FROM THE ARCHIVES:The price of drink used to be a regular feature of news reports in the days when a penny or two on the pint was the main budget headline. The state of the pre-Christmas drink market was the subject of this report, indicating happy days for publicans and no obvious concern for the sobriety and health of the country. –
JOE JOYCE
CHRISTMAS, 1964, has all the indications of being a boom period for the licensed trade. Many publicans already are showing above average sales for this time of the year, and even the recent building strike is not expected to lower Christmas trading.
Certainly in Dublin more people than ever are spending money in greater quantities, and with tremendous regularity on alcohol.
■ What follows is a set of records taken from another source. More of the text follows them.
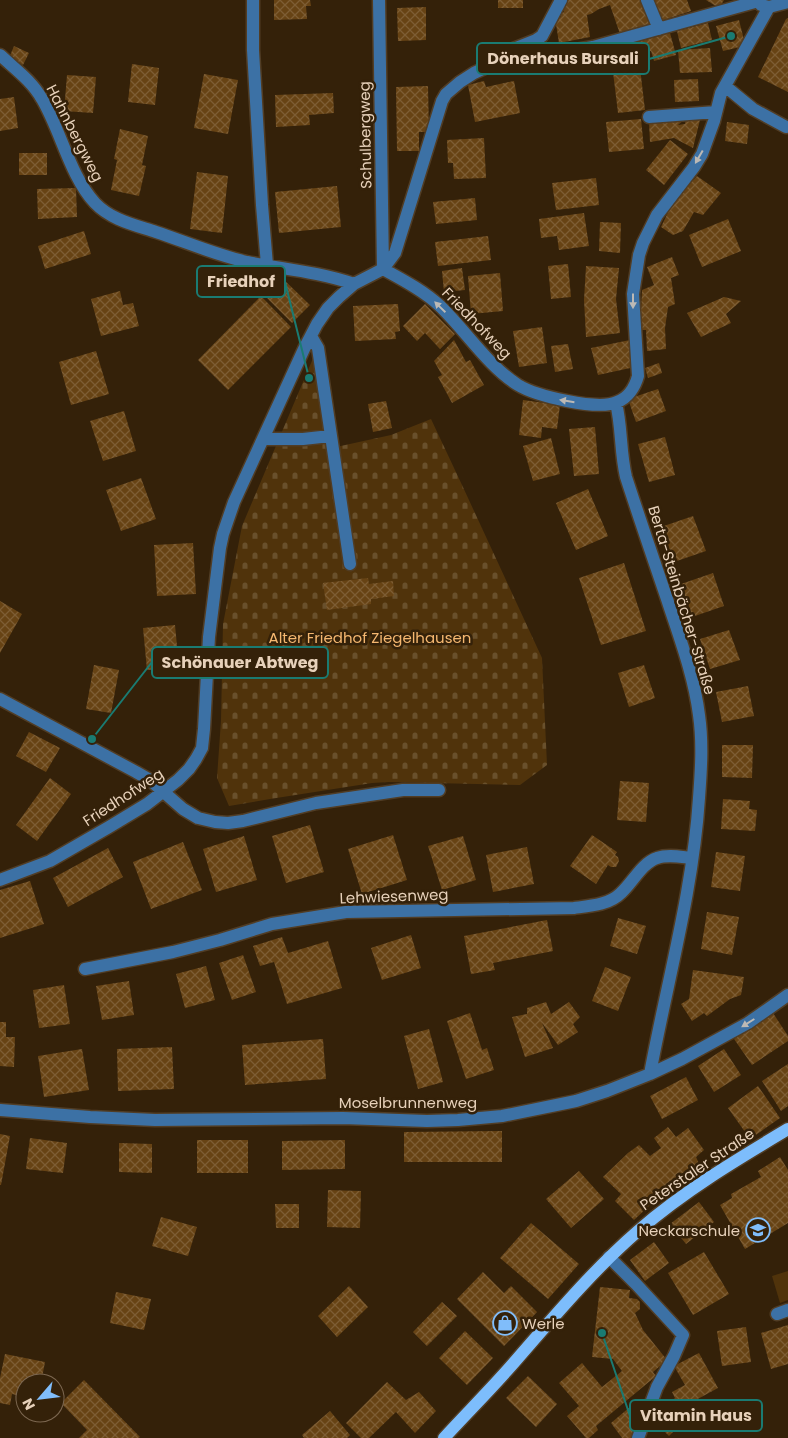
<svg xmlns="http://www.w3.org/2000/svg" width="788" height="1438" viewBox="0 0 788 1438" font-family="Poppins,sans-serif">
  <defs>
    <pattern id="cemetery-stones" width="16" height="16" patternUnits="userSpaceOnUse" patternTransform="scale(1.25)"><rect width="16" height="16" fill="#50330b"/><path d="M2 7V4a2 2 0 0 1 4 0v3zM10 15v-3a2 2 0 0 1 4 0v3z" fill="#69502c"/></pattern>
    <pattern id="building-cross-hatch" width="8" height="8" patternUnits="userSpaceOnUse" patternTransform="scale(1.25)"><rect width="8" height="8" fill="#674314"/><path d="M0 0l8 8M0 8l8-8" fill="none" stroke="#7d5d34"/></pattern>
  </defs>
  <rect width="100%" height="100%" fill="#342109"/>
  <!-- cemetery -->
  <path fill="url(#cemetery-stones)" d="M314,356L327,449L391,435L431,419L462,485L542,658L547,765L520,785L389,782L372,783L270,799L229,806L217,778L221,721L223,624L242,526Z"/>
  <!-- pitch -->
  <path fill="#50330b" d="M788,1271V1300L780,1303L772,1276Z"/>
  <!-- building -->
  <path fill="url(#building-cross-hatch)" d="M274,0H310L311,6H306L307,19L274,20Z
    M498,0H523V8H498Z
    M566,0H645L653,23L620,34L610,5L599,9L591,14L587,15L590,37L559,43L555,18L561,17L560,13L564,12L563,6Z
    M654,0H687L691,11L661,21Z
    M706,0H724L719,8Z
    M426,7V40L398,41L397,8Z
    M788,18V92L758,77L786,19Z
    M739,20L744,40L740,47L723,51L716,26Z
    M708,23L712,40L681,48L677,31Z
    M670,33L676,55L654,61L651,51L633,56L630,44Z
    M14,46L29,53L23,65L9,58Z
    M710,48L712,72L680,73L678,50Z
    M132,64L159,68L155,105L128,102Z
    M640,68L645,110L618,113L613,72Z
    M204,74L238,80L228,134L194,128Z
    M67,75L96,77L93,113L64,111Z
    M698,79L699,101L675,102L674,80Z
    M484,81L486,87L514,81L520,113L475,122L468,85Z
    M428,86L429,132H419V151H397L396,87Z
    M333,93L334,113L309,115L310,125L276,127L275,95Z
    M14,97L18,128L0,131V99Z
    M686,118L678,125L685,124L686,118L700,120L693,148L674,138L650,142L649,122Z
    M641,119L644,149L609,152L606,122Z
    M727,122L749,125L747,144L725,141Z
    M120,129L148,136L142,165L146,166L139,196L111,190L117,160L114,159Z
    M484,138L486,178L454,179L453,163H448L447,140Z
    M670,140L688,154L664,185L646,170Z
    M19,153H47V175H19Z
    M197,172L228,176L222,233L190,229Z
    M697,176L721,193L703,215L694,212L683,231L673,235L661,227L673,202Z
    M596,178L599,205L556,210L552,183Z
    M337,186L341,227L279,233L275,192Z
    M76,188L77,217L38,219L37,189Z
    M475,198L477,220L436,224L433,202Z
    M584,213L589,246L559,250L557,236L541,238L539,219Z
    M728,219L741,251L702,267L689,235Z
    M600,222L621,223L620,253L599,251Z
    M84,231L91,254L45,269L38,246Z
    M488,236L491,260L438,266L435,242Z
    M672,257L679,275L671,278L675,304L668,307L665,328L666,349L647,351L646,330H640L642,290L654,285L647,267Z
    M568,264L571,297L551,299L548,266Z
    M586,266L619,268L616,299L620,333L586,337L584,300Z
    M462,268L465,290L444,292L442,271Z
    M500,273L503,311L471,314L468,276Z
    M279,275L310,305L292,323L262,293Z
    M120,291L123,305L133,303L139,326L101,336L91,299Z
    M261,296L291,327L228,390L198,360Z
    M724,297L741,301L726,314L731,323L701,337L687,313Z
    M398,304L400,331L395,332L396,339L355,341L353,306Z
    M425,304L455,334L440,349L425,333L417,341L403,326Z
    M542,327L547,363L519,367L513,331Z
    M454,340L466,362L470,360L484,385L452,403L438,377L442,375L434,361Z
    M630,340L635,367L598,375L591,348Z
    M568,344L573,369L555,372L551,346Z
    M96,351L109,394L71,405L59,362Z
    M659,363L662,373L648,378L645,368Z
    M658,389L666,411L636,422L628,399Z
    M523,400L560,405L557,429L542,427L541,438L519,435Z
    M386,401L392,428L373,432L368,404Z
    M124,411L136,451L103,461L90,421Z
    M595,427L599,474L574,476L569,429Z
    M665,437L675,475L649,482L638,444Z
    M551,438L560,474L533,481L523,446Z
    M141,478L156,519L121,531L106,490Z
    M588,489L608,536L576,550L556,503Z
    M693,516L706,551L674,562L661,527Z
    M193,543L196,594L157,596L154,545Z
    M624,563L646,631L601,645L579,578Z
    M713,573L724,606L692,617L681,584Z
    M368,578L369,584L393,581L394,596L371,599V604L327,610L323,583Z
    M0,601L22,614L0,653Z
    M175,625L179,667L147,670L143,628Z
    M729,630L740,660L710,669L700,639Z
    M94,665L119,670L111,713L86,709Z
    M644,665L655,698L629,707L618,673Z
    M748,686L754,716L722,722L716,692Z
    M29,732L60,748L46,772L16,756Z
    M722,745H753L752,778L722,777Z
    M50,778L71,794L37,841L16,825Z
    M620,781L649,783L646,822L617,820Z
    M723,799L750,801L749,809L757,810L755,831L721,829Z
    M310,825L324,872L286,883L272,836Z
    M393,835L407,880L362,894L348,849Z
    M592,835L617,852L615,855L618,857L619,861L616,867H611L608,865L596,884L570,866Z
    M244,836L257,880L216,892L203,849Z
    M463,836L476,880L442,890L428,846Z
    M183,842L202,890L151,909L133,862Z
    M527,847L534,884L493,892L486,855Z
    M108,848L123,877L68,907L53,878Z
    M716,852L745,856L740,891L711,887Z
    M30,881L44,924L0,938V890Z
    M707,912L739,917L732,955L701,949Z
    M618,918L646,926L637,954L610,946Z
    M547,920L553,951L493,963L495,970L471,974L464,936Z
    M411,935L421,968L382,980L371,948Z
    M282,937L288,953L328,941L342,988L287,1004L274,962L260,966L253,946Z
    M243,955L256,992L232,1000L219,963Z
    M206,966L215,1000L185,1008L176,974Z
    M605,967L631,977L618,1011L592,1001Z
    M693,970L744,977L741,995L730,999L707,1016L704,1013L692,1021L681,1004L689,999Z
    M129,981L134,1015L102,1020L96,986Z
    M64,985L70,1024L39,1028L33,990Z
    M546,1002L551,1014L569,1002L580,1017L573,1024L578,1032L558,1045L542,1023L553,1048L525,1057L512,1017L527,1014V1008Z
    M470,1013L482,1050L487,1048L494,1070L466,1079L447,1021Z
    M773,1013L788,1036V1041L752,1065L734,1039Z
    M0,1022H6V1037H15L14,1067L0,1066Z
    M429,1029L443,1082L418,1089L404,1036Z
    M323,1039L326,1079L245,1085L242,1045Z
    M172,1047L174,1089L118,1091L117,1049Z
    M82,1049L89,1090L44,1097L38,1056Z
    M724,1049L741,1075L714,1092L698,1066Z
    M788,1064V1106L781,1111L762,1081Z
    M686,1077L698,1100L662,1119L650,1096Z
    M758,1086L780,1118L750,1139L728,1108Z
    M668,1127L676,1137L688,1128L704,1150L696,1157L701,1168L666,1190L634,1220L615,1201L621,1194L603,1177L628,1153L639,1145L650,1156L661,1148L654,1138Z
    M502,1131V1162H404V1132Z
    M0,1134L10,1136L1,1185H0Z
    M30,1138L67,1143L63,1173L26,1169Z
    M197,1140H248V1173H197Z
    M345,1140V1169L282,1170V1141Z
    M119,1143L152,1144V1173L119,1172Z
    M780,1157L788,1170V1223L745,1249L720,1205L732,1198L731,1194L761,1177L758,1171Z
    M579,1171L604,1199L571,1228L546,1199Z
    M328,1190L361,1191L360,1228L327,1227Z
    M699,1202L714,1222L686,1244L670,1224Z
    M275,1204H299V1228H276Z
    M161,1217L197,1227L188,1256L152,1246Z
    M531,1223L579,1264L548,1299L500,1258Z
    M654,1242L669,1263L645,1281L630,1260Z
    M704,1252L729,1294L693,1315L668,1273Z
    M483,1272L504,1293L511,1286L537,1312L504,1346L457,1299Z
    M349,1286L368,1307L337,1337L318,1316Z
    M600,1287L630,1290L629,1298L637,1299L640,1302V1309L635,1313L643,1330L667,1360L653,1372L656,1376L596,1426L598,1430L589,1438H586L567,1416L579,1406L559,1383L582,1363L602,1387L622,1371L613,1359L592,1357Z
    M116,1292L151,1299L144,1330L110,1323Z
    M442,1302L457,1316L427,1346L413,1332Z
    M788,1325V1364L771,1369L761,1333Z
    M746,1327L751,1362L722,1366L717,1331Z
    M465,1331L493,1358L467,1385L439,1358Z
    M699,1353L718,1388L681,1408L687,1418L669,1436L653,1420L675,1398L672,1392L685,1385L674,1366Z
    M5,1354L45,1362L41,1383H25V1397L12,1394L10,1405L0,1403V1378Z
    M528,1376L557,1404L536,1427L506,1398Z
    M84,1380L140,1437L138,1438H79L87,1430L61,1403Z
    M387,1382L406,1400L419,1392L436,1411L415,1433L396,1412L369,1438H361L346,1423Z
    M637,1401L644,1409L632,1438H622L611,1423Z
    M330,1411L350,1435L347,1438H304L302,1435Z"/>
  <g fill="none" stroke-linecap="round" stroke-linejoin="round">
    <!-- minor casing -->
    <g stroke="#513d25" stroke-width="15">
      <path id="minor" d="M253,0V50L262,205L267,265
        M379,0L383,269
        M647,0L659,29
        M761,5L769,7L788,2
        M0,55C15,69 32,81 42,99C61,131 70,176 95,203C111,220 135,225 156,232C186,242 216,255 247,262C283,269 319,272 354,284
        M492,62L496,56L536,40L542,36L561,0
        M725,86L753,109L786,127
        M649,117L716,112
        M383,269C403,280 424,291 440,306C466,331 488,366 518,385C536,396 598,411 617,402C628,398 635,387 638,376L633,294L639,255L643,243L657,215L694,167L702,154L714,121L721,93L769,7
        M311,336L318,348L350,564
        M616,403C622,427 620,452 626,477C639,517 653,558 667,599C679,636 694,675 699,715C703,743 701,771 699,798C693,891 667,982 650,1074
        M263,439H303L330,436
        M0,699L136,772L150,780L183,809L198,818L215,822L228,823L243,821L316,803L403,790H439
        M0,880L50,861L109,827L147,804L178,780L189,769L196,759L202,748L204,729L209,637L220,548L223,534L234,502L304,349L317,324L328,308L339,297L354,284L383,269L395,253L442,101L446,94L460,82L474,73L491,65L593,47L755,2
        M85,969L173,952L220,940L272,924L346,912L574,908C590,906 609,905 621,893C633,882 642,863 657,858C668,854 681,857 692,858
        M0,1110L90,1117L155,1120L343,1118L427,1121L458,1120L502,1116L576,1101L607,1091L650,1074L682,1059L748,1023L788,995
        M609,1257L636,1284L683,1335L674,1356L657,1387L638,1438
        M777,1314L788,1310"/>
    </g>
    <!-- major casing -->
    <g stroke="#513d25" stroke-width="15">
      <path id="major" d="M444,1438C466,1414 489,1391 511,1366C552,1319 591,1272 638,1231C684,1191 736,1160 788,1129"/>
    </g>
    <!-- minor -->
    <use href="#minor" stroke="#3c71a5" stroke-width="12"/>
    <!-- major -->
    <use href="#major" stroke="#7dbdfc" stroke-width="12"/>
  </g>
  <!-- one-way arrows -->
  <defs><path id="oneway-solid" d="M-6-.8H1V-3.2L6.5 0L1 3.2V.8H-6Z" transform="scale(1.25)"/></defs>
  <g fill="#bcb9b5">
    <use href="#oneway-solid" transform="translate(699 157) rotate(120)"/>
    <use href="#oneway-solid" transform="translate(633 301) rotate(90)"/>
    <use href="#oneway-solid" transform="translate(440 307) rotate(-136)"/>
    <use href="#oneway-solid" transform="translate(567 401) rotate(-171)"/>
    <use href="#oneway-solid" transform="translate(748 1023) rotate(148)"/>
  </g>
  <!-- icons -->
  <defs>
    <g id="school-ring" transform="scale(1.25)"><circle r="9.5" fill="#342109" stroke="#80bdfa" stroke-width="1.5"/><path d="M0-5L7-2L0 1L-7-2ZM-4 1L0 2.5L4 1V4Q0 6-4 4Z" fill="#80bdfa"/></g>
    <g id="shop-ring" transform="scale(1.25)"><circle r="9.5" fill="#342109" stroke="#80bdfa" stroke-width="1.5"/><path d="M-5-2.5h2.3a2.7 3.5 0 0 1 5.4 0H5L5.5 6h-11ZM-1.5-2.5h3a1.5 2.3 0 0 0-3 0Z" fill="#80bdfa"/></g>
  </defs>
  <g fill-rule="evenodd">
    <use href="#school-ring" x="758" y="1230"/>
    <use href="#shop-ring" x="505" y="1323"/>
  </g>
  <g text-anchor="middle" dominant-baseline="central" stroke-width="5" stroke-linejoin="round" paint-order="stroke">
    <!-- street labels -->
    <g font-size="15" fill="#e7d1ba" stroke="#342109">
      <text transform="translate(75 133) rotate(63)">Hahnbergweg</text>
      <text transform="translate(365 135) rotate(-91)">Schulbergweg</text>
      <text transform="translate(477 323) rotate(46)">Friedhofweg</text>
      <text transform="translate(682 600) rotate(73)">Berta-Steinbächer-Straße</text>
      <text transform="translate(123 797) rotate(-33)">Friedhofweg</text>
      <text transform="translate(394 896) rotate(-2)">Lehwiesenweg</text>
      <text x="408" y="1102">Moselbrunnenweg</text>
      <text transform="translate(697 1169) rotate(-34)">Peterstaler Straße</text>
    </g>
    <!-- park labels -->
    <g font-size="15" fill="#f5b770" stroke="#342109">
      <text x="370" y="637">Alter Friedhof Ziegelhausen</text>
    </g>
    <!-- poi labels -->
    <g font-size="15" fill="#e7d1ba" stroke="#342109" text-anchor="end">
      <text x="740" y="1230">Neckarschule</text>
      <text x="522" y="1323" text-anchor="start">Werle</text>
    </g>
  </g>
  <!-- callouts -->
  <path fill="none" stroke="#1a7b72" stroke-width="2" d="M731 36L649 59M309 378L285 282M92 739L152 662M602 1333L630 1416"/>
  <g fill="#1a7b72" stroke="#342109" stroke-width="2">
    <circle cx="731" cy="36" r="5"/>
    <circle cx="309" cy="378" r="5"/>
    <circle cx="92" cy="739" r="5"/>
    <circle cx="602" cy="1333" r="5"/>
  </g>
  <g fill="#342109" stroke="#1a7b72" stroke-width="2">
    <rect x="477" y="43" width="172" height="31" rx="5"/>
    <rect x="197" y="266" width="88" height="31" rx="5"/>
    <rect x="152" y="647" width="176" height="31" rx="5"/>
    <rect x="630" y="1400" width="132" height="31" rx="5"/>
  </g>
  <g font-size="16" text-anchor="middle" font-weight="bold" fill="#e7d1ba">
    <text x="563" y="64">Dönerhaus Bursali</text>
    <text x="241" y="287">Friedhof</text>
    <text x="240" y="668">Schönauer Abtweg</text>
    <text x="696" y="1421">Vitamin Haus</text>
  </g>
  <!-- north arrow -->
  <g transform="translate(40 1398) rotate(242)"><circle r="24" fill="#342109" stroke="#7c6750"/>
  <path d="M0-4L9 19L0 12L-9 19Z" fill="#80bdfa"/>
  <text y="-8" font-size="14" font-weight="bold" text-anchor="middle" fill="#e7d1ba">N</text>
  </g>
</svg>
Each major public house is doing brisk evening business, and trade in any of these establishments on Friday and Saturday nights is phenomenal.
One beer representative who covers the Dublin city centre district told me that sales were quite incredible. “Every public house on my run is doing very well and there always are a few people drinking even immediately after opening time in the mornings. Although my business transactions end before the busy period in the evenings, I know from the sales of my own product and from talking to other representatives just how well things are going in the trade at the moment,” he said.
Many people are concerned about the price range of various products and a great number hold that the profit margin on the majority of the drinks is far too great for the publican. For example, lager beer generally has a wholesale price of 1s. a bottle or less. It is being sold at from 1s. 9d. to 2s 4d. a bottle retail.
The average profit for the publican on a bottle of beer is approximately 6d. to 7d., and in some case the profit margin is a little higher.As against this, the publican maintains that his profit on his gross turnover is about 10 per cent to 12 per cent, which means, according to a spokesman for the Licensed Grocers and Vintners Association, about an average profit of £1,500 a year.
Publicans say that their overheads have increased. They maintain that it is only because they spent a great deal of money in their premises that they are doing their present trade.
The public seems more than willing to spend its money at any price, and at present more people than ever before seem to be spending more time – and consequently more of their cash – in bars and hotels.
“The social scene has changed fantastically in the last 10 years, and the present indications are that it is only a matter of time until the entire country blows its top or sinks into financial oblivion,” one expert in the beer industry told me.
“We seem to be spending a great deal more than our counterparts in London on drink: certainly we are full of the joys of life because of the present social situation,” he said. But then he added: “But mark my word, something is going to give in a hurry.”